Sector multiples we see in real screenings

F&B operating groups (4+ outlets): 5.0 to 7.5x trailing EBITDA. Outlier premiums for concept brands with international franchise potential.

Healthcare clinics (single location, established): 6.0 to 9.0x EBITDA. Larger groups with branded protocols pull higher. Solo-physician-dependent clinics pull lower.

Hospitality (boutique hotel, stabilised): 11.0 to 15.0x trailing EBITDA, or 14.0 to 18.0x forward EBITDA for repositioning plays with clear upside narrative.

Logistics and warehousing (income-producing): 8.5 to 11.5x NOI (not EBITDA) for Grade-A stabilised assets. REIT-adjacent pricing.

SaaS and tech enterprise (recurring revenue): 3.5 to 7.0x ARR for growth-stage. Below-5x for low-growth.

Trading and distribution (thin margin): 3.5 to 5.5x EBITDA. Often with earnout structures.

Five adjustments that actually matter

Family-business continuity discount. UAE SMEs with founder-operator concentration typically price at a 15-25 percent discount to benchmark unless the founder commits to a multi-year transition. Most pitch decks do not price this in.

Emiratisation cost adjustment. Mainland businesses approaching Emiratisation thresholds face future hiring cost shifts. Model a 2-5 percent margin compression over 24 months.

VAT classification premium or discount.

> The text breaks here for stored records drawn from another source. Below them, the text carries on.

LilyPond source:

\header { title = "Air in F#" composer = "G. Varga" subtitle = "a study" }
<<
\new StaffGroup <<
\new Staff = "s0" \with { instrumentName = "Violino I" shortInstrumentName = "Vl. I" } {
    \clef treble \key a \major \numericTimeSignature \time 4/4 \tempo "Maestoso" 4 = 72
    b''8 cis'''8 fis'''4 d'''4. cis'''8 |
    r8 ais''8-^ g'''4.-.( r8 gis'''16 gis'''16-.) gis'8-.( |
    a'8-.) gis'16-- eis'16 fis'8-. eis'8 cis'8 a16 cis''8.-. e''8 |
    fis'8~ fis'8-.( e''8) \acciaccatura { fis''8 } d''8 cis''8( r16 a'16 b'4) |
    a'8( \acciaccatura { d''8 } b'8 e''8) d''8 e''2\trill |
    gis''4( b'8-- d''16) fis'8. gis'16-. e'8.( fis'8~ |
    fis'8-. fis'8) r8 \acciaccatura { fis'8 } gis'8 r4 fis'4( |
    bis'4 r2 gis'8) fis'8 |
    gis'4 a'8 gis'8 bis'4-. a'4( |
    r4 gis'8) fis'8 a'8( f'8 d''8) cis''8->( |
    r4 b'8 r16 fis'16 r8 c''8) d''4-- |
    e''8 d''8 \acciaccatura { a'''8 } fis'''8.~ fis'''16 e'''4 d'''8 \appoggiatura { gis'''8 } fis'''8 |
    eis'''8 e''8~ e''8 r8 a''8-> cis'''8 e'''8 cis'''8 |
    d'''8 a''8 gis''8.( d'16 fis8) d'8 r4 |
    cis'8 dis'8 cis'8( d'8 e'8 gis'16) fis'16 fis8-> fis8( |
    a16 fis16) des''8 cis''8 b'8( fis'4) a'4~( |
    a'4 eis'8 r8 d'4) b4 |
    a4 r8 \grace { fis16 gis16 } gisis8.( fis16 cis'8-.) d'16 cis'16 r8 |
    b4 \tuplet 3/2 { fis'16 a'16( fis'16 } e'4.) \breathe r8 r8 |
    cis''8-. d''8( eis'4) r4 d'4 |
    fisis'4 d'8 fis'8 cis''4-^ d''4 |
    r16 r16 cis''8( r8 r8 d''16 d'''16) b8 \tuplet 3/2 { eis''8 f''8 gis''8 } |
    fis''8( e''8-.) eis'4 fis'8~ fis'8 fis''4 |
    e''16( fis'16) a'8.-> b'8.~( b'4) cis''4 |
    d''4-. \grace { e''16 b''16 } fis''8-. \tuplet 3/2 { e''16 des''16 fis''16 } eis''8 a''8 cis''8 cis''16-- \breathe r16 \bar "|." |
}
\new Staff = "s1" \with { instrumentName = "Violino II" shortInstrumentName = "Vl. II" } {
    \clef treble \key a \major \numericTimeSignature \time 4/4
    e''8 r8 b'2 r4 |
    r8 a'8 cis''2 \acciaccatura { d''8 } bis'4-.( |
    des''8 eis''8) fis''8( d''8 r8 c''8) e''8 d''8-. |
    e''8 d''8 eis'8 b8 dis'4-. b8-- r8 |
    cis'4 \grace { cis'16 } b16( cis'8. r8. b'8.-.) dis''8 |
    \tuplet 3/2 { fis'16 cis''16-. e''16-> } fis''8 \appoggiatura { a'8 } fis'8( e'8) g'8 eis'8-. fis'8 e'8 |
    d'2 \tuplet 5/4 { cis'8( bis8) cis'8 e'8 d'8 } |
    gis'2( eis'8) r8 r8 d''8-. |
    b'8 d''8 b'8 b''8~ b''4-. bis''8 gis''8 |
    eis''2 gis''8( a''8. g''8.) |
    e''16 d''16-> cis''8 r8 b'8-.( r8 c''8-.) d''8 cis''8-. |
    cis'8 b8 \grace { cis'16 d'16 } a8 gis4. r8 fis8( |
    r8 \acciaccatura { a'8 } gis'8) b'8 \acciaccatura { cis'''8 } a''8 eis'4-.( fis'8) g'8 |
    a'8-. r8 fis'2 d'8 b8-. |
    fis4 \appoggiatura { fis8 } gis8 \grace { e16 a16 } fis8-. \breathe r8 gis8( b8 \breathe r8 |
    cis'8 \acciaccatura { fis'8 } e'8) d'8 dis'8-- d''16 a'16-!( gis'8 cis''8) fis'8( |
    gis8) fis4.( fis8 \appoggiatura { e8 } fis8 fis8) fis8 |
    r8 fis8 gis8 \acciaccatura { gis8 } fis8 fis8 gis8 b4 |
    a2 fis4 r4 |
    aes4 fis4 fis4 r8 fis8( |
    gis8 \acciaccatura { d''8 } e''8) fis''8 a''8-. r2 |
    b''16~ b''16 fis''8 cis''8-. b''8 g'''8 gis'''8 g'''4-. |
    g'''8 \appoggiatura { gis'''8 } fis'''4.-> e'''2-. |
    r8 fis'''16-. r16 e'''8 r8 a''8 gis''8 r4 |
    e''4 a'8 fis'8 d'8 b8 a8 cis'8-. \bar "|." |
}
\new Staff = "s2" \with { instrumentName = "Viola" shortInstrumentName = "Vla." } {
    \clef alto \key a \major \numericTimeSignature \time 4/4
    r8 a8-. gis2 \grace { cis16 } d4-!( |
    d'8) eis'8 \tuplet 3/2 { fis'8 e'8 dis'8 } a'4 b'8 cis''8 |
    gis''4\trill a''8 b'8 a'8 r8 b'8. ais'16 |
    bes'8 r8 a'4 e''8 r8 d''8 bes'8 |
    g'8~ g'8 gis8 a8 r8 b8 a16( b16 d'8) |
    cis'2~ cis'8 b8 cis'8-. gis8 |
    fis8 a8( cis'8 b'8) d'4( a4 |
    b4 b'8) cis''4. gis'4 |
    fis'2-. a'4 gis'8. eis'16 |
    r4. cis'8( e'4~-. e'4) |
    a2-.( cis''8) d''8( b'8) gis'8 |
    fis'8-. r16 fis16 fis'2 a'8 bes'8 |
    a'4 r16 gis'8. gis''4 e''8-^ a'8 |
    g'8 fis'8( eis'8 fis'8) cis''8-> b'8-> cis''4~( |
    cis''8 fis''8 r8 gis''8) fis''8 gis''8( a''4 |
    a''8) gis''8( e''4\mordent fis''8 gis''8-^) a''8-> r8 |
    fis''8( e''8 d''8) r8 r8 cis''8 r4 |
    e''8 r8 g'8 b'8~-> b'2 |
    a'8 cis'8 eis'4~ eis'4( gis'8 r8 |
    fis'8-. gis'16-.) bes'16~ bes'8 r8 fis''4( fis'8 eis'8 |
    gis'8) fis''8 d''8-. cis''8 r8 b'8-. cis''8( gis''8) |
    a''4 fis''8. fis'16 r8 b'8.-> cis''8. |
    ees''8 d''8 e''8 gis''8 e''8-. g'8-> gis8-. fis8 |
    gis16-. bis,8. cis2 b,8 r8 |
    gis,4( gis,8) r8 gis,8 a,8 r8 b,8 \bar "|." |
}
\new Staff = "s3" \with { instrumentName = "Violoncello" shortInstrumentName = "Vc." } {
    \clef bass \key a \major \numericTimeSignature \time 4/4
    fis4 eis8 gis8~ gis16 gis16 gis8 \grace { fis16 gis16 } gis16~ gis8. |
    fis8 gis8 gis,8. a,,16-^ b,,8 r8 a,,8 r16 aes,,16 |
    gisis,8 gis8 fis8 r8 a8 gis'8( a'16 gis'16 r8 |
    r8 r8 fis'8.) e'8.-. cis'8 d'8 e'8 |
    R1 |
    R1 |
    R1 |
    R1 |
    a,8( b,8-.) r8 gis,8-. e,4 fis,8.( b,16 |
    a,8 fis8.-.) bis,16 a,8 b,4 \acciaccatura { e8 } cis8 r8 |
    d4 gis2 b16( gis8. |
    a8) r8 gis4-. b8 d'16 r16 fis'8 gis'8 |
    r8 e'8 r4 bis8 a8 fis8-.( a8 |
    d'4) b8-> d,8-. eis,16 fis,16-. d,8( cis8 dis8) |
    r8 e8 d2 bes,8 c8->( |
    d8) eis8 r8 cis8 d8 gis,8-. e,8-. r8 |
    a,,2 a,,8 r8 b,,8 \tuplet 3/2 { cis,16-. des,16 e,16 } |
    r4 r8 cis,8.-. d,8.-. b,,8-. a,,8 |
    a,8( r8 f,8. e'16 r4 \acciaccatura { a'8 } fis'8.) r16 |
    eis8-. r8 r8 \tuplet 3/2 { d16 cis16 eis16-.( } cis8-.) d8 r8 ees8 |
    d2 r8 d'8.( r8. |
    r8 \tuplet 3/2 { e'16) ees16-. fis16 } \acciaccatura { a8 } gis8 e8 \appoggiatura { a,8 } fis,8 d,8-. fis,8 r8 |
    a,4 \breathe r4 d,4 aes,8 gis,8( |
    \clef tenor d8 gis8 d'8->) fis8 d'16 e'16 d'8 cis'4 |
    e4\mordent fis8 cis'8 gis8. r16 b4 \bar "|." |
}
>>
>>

Businesses with significant zero-rated export revenue command a small premium. Those with reclassification risk (healthcare with mixed aesthetic and reconstructive revenue) take a discount until a written VAT opinion is in hand.

AED peg stability. UAE dirham is pegged to USD. Valuations denominated in AED carry less FX adjustment than emerging market peers. Saudi SAR and Qatari QAR similarly pegged. Kuwait KWD is managed.

Corporate tax runway. UAE corporate tax at 9 percent above AED 375,000 is relatively new. Businesses that have not yet filed a full tax year face historical financials that over-state future post-tax earnings. Always back out the 9 percent on profits over threshold.

How we stress-test valuation in a Conviction Report

Stage 4 Contrarian Pressure Test runs three scenarios (downside, base, upside) on every deal. For valuation specifically, we run sensitivity on: sector multiple range, EBITDA normalisation adjustments, working capital needs, and post-close capex. The verdict is never based on the seller's multiple without this stress test.